HOW SHOULD THE UNITED STATES DETERMINE DEFENSE SPENDING?
U.S. GDP is more than six times greater today than it was in 1950 in inflation-adjusted terms. Arguing that defense spending is historically low as a percentage of GDP, and therefore must be increased, is a bit like a landlord arguing that because a tenant received a much-deserved pay raise, their rent should be increased automatically. If the United States devoted 37 percent of its GDP to defense today, as it did during World War II, then defense spending in today’s dollars would be around $5 trillion. This level of spending is clearly unnecessary, but it highlights the methodological shortcomings of historical comparisons. If the American economy doubles in size, should American taxpayers be required to double the Pentagon’s budget automatically? Should our grandchildren spend three times more on defense than we do today just because they are three times richer? The answer is a resounding “no.”
Intelligent defense planning relies on requirements, tradeoffs, and a thorough evaluation of risk – not GDP – to determine need. As the type of political conversation starter envisioned by Admiral Mullen, the GDP-derived baseline proposal should help reinvigorate a much-needed debate over U.S. defense spending. But as a normative policy option, it seems clear that the proposal to tie defense spending to GDP is analytically underdeveloped, fiscally risky, and politically unviable. Strategy is all about matching limited resources to achieve carefully scrutinized and prioritized objectives. When there are more threats, you spend more. When there are fewer, you spend less. Smart strategy is about making choices, and keeping defense budgets arbitrarily high avoids the hard choices that must be made in this age of dangerous threats.
Pentagon planners covet expensive high-tech weaponry, but tying defense spending to GDP simply enables them to further delay tough choices about force structure and continue their current push for more research and procurement dollars going towards weaponry that may be useless in future Iraq-style conflicts. As Secretary Gates outlined in his call last year for bolstering America’s “soft power,” investing in better intelligence, diplomacy, humanitarian assistance, and nonproliferation programs would go a long way to achieving the goal of a stronger, more secure America.
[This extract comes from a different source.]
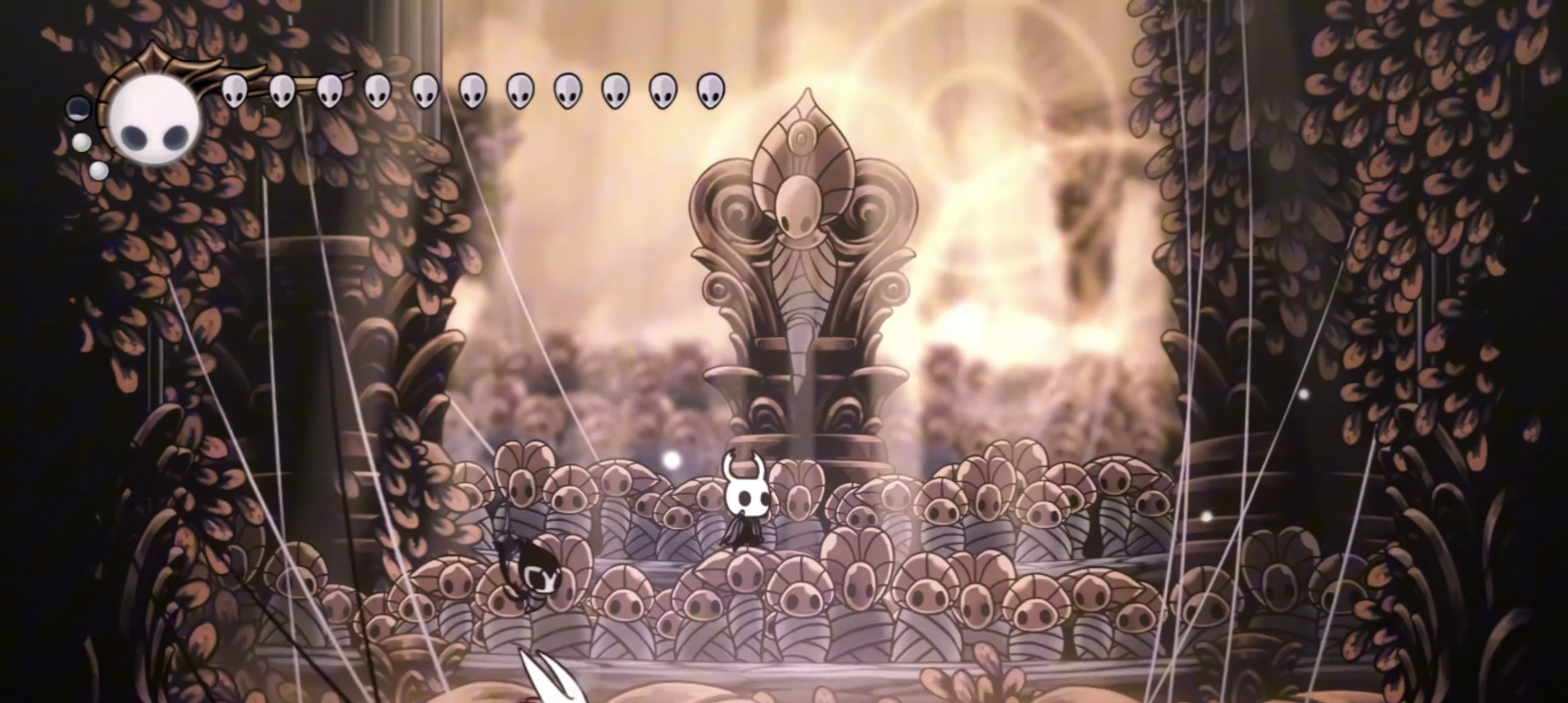
{"keys": ["down", "left"], "events": [[133, "z", "up"], [233, "right", "up"], [333, "left", "down"]]}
Defense spending should remain subject to budgetary survival of the fittest. If the Pentagon can make the case that the threats the country faces justify larger budgets, then larger budgets should be allocated. But pegging defense spending to GDP gives the Pentagon and defense contractors a free pass and curtails lively and transparent national debate.
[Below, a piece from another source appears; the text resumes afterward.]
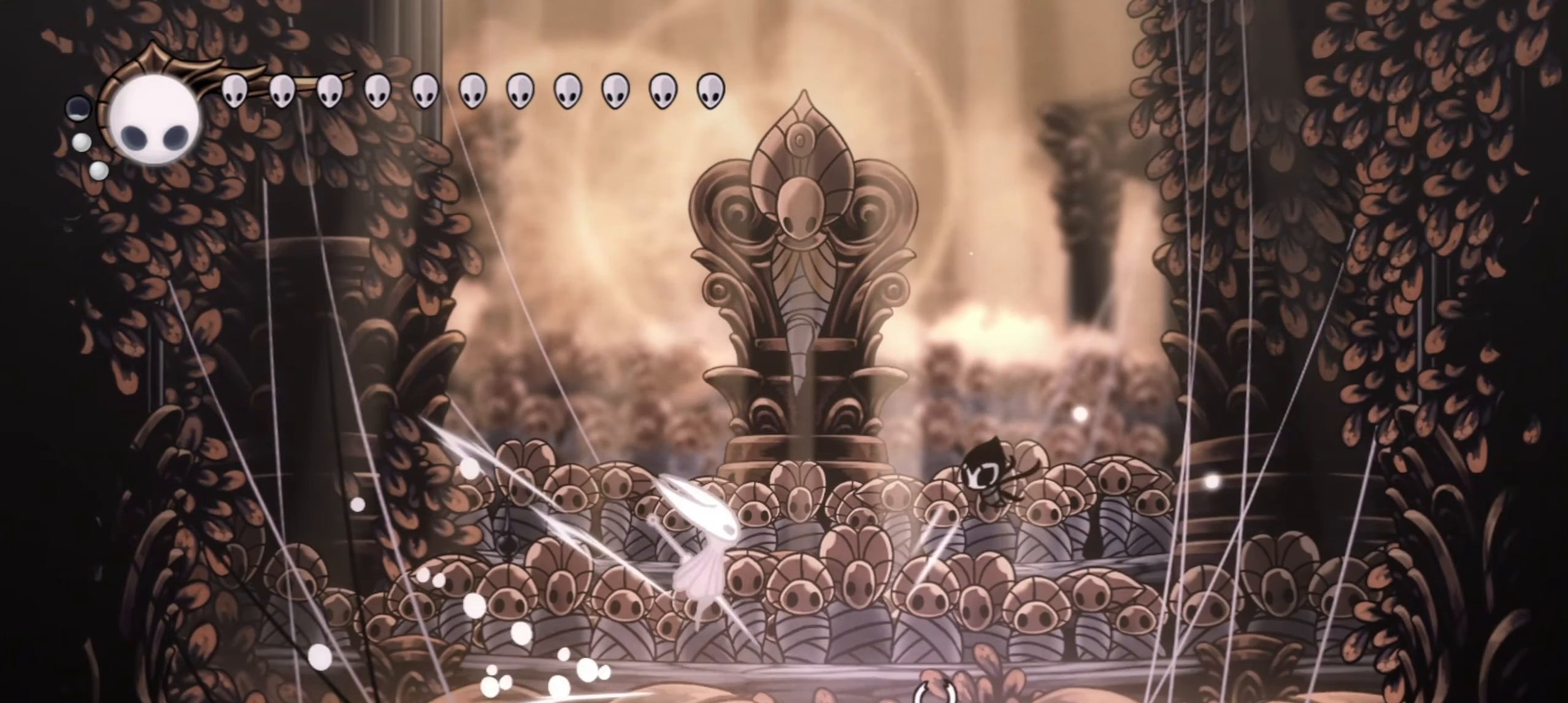
{"keys": ["left"], "events": [[33, "x", "down"], [117, "x", "up"], [300, "c", "down"], [450, "c", "up"]]}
1. John Bennett, “U.S. House Panel Questions DoD Spending Estimates,” Defense News (February 27, 2008).
2. Bennett, “Mullen: 4% of GDP Needed for Military,” Defense News (December 3, 2007).
3. Office of Management and Budget (OMB), FY 2009 Historical Tables (Table 6.1), adjusted for inflation using OMB GDP deflator (Table 10.1).
4. International Institute for Strategic Studies, The Military Balance 2008 (London: Routledge, 2008), 443-50.
5. Robert Hormats, The Price of Liberty (New York: Times Books, 2007), 271.